Holcim is based in Switzerland and is one of the world’s largest corporations. It makes building materials such as concrete, aggregates, cement and asphalt. It operates in 70 countries. It is a WEF partner.
Its website says its ready-mix concrete is now “low-carbon” which enables “low-carbon construction” at scale. That would help Holcim get big supply contracts for government infrastructure projects even if it wasn’t the cheapest supplier - as long as the government had to meet some artificial “low-carbon” target by using “sustainable materials”.
So Holcim has a financial interest in governments setting rules about “sustainable materials”, the exact same thing its charity foundation lobbies for.
Ms Atkinson also founded the “Green Building Council of Australia” which says on its website that it wants “a plan for net zero emissions buildings by 2050”. Just like the WEF says it wants.
This Green Building Council lobbies the government to divert taxes into the Clean Energy Finance Corporation and the Australian Renewable Energy Agency, for funding “sustainable development”. It petitions the government to “improve decision making” on land-use planning and infrastructure investment, and to make “sustainable cities”, it says on its website.
It also set itself up as the authority to rate the “sustainability” of projects. It gives “green stars” to buildings that are “low-carbon”.
Winning “green stars” helps projects secure funding when they have to comply with new government rules about “sustainable cities” - that the Council itself lobbies for. So developers and governments are incentivised to choose suppliers like Holcim, which is also a member of the Green Building Council, supports the UN development goals, and has a very high Environment Social and Governance (ESG) rating.
This creates a barrier to entry for Holcim’s competitors. Smaller companies might offer cheaper or better concrete, but if they haven’t got the right contacts or green stars then they won’t be getting any big contracts - no matter how good they are.
See how that works?
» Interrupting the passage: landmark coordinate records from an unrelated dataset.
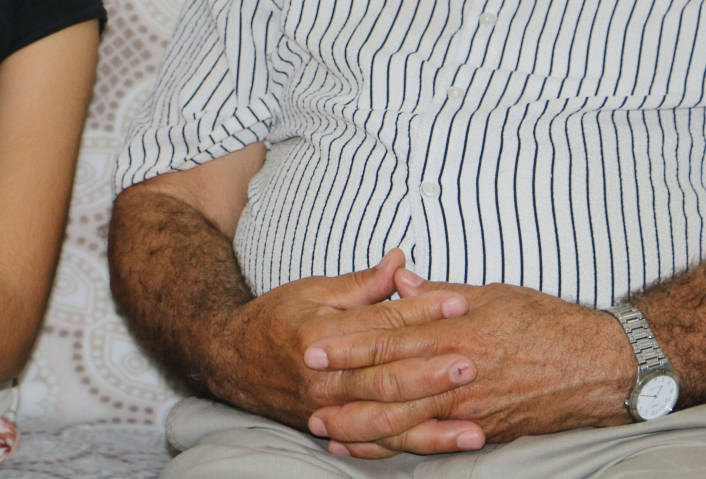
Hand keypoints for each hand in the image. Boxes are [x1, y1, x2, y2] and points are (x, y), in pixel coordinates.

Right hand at [206, 250, 479, 449]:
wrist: (230, 360)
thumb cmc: (275, 319)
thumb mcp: (314, 290)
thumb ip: (362, 283)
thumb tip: (401, 261)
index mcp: (319, 334)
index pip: (379, 324)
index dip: (421, 313)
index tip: (459, 303)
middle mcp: (323, 377)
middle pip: (386, 377)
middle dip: (433, 372)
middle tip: (473, 362)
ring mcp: (327, 410)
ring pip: (386, 420)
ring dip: (433, 423)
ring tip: (475, 422)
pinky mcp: (332, 431)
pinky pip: (376, 443)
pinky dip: (411, 445)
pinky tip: (443, 443)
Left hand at [305, 269, 635, 457]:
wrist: (599, 366)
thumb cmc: (546, 322)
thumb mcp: (491, 293)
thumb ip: (438, 291)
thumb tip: (397, 277)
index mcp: (458, 330)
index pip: (392, 335)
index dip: (350, 341)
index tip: (314, 342)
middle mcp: (459, 371)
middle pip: (389, 379)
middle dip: (343, 384)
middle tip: (304, 384)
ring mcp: (468, 407)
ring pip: (402, 419)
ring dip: (358, 422)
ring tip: (321, 424)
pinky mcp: (480, 432)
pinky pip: (427, 443)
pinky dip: (392, 446)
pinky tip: (364, 448)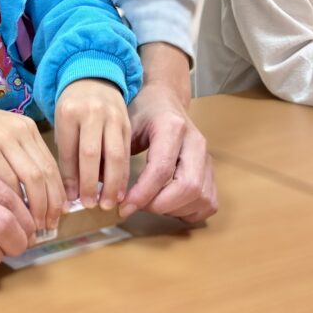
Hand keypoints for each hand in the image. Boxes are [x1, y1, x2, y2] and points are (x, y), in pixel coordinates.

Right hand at [0, 92, 64, 232]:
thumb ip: (17, 162)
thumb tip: (39, 203)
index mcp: (27, 129)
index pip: (52, 168)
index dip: (57, 198)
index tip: (55, 220)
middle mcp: (19, 130)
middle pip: (46, 175)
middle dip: (49, 207)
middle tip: (44, 230)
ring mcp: (2, 137)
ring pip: (32, 179)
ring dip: (34, 209)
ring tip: (28, 229)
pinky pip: (6, 181)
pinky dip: (11, 204)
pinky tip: (7, 218)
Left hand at [54, 79, 130, 210]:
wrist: (94, 76)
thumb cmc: (73, 108)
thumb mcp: (62, 124)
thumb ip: (67, 155)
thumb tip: (72, 193)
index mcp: (69, 113)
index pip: (69, 151)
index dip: (71, 178)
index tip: (72, 199)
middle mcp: (92, 113)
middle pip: (92, 153)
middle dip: (92, 183)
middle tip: (91, 205)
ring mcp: (112, 116)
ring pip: (114, 154)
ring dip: (114, 183)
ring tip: (110, 203)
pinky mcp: (128, 122)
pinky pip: (126, 151)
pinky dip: (124, 172)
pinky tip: (122, 189)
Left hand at [121, 44, 217, 223]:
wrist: (165, 100)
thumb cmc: (142, 113)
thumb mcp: (124, 125)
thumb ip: (115, 155)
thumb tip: (99, 188)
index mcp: (172, 127)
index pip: (161, 169)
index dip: (142, 194)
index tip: (122, 206)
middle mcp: (196, 142)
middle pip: (189, 186)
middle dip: (160, 205)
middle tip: (137, 207)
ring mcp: (208, 157)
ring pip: (202, 197)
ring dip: (174, 210)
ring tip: (151, 205)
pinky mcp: (212, 171)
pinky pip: (209, 202)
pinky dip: (190, 212)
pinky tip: (169, 206)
A self-reinforcing culture that incentivises government to promote the interest of the large corporation.
That’s how public-private partnerships work to destroy freedom and channel public money into the private hands of only the largest and most powerful combines.
Corporations donate to causes that promote only the conditions that benefit them and their networks. This is universally true.
So I ask: why do the corporations want to “help” Aboriginal people?
Why do they want The Voice so badly?
I spent 10 years in the Northern Territory. If I know one thing, it’s that this referendum has nothing at all to do with the lives of Aboriginal people.
So: what does he do, this Voice you seek?
Excellent post Alison. The Voice is a vehicle to further the Deep State.
A wonderfully constructed expose Alison.